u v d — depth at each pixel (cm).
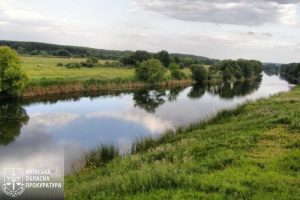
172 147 1819
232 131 2016
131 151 2198
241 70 14562
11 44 19312
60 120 4159
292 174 1152
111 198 953
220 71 13975
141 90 8131
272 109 2791
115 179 1141
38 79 6950
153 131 3444
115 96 6825
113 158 1950
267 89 9300
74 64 11631
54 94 6650
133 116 4466
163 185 1030
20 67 5878
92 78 8006
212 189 991
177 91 8294
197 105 5669
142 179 1052
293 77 15775
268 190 995
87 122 4022
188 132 2461
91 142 2973
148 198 921
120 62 14462
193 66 11806
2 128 3650
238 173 1149
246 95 7525
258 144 1595
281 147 1534
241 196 920
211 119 2900
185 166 1285
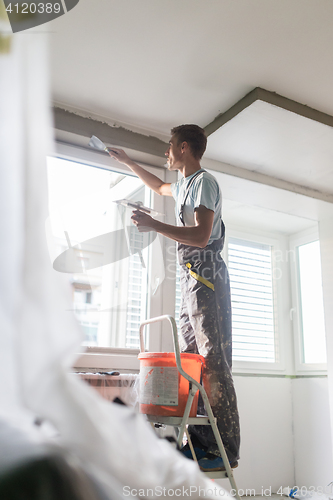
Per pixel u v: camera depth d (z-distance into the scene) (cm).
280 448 334
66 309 45
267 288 380
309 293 375
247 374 342
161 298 241
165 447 54
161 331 238
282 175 299
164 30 187
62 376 43
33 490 34
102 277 190
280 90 223
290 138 252
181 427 154
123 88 227
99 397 49
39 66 55
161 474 48
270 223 380
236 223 378
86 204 195
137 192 254
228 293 195
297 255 395
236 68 209
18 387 42
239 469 310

What this task involves: Leave out all pictures, then copy the remaining material exactly.

Exercise solution:
u v d — depth at each pixel (cm).
172 147 1819
232 131 2016
131 151 2198
241 70 14562
11 44 19312
60 120 4159
292 174 1152
111 198 953
220 71 13975
141 90 8131
272 109 2791
115 179 1141
38 79 6950
153 131 3444
115 96 6825
113 158 1950
267 89 9300
74 64 11631
54 94 6650
133 116 4466
163 185 1030
20 67 5878
92 78 8006
212 189 991
177 91 8294
197 105 5669
142 179 1052
293 77 15775
268 190 995
87 122 4022
188 132 2461
91 142 2973
148 198 921
120 62 14462
193 66 11806
2 128 3650
238 173 1149
246 95 7525
258 144 1595
281 147 1534
241 196 920
211 119 2900
185 166 1285
Per pixel u v: camera depth d (z-distance into the scene) (cm).
280 448 334
66 309 45
267 288 380
309 293 375
247 374 342
161 298 241
165 447 54
161 331 238
282 175 299
164 30 187
62 376 43
33 490 34
102 277 190
280 90 223
290 138 252
181 427 154
123 88 227
99 397 49
39 66 55
161 474 48
270 223 380
236 223 378
86 204 195
137 192 254
228 293 195
297 255 395
236 68 209
18 387 42
239 469 310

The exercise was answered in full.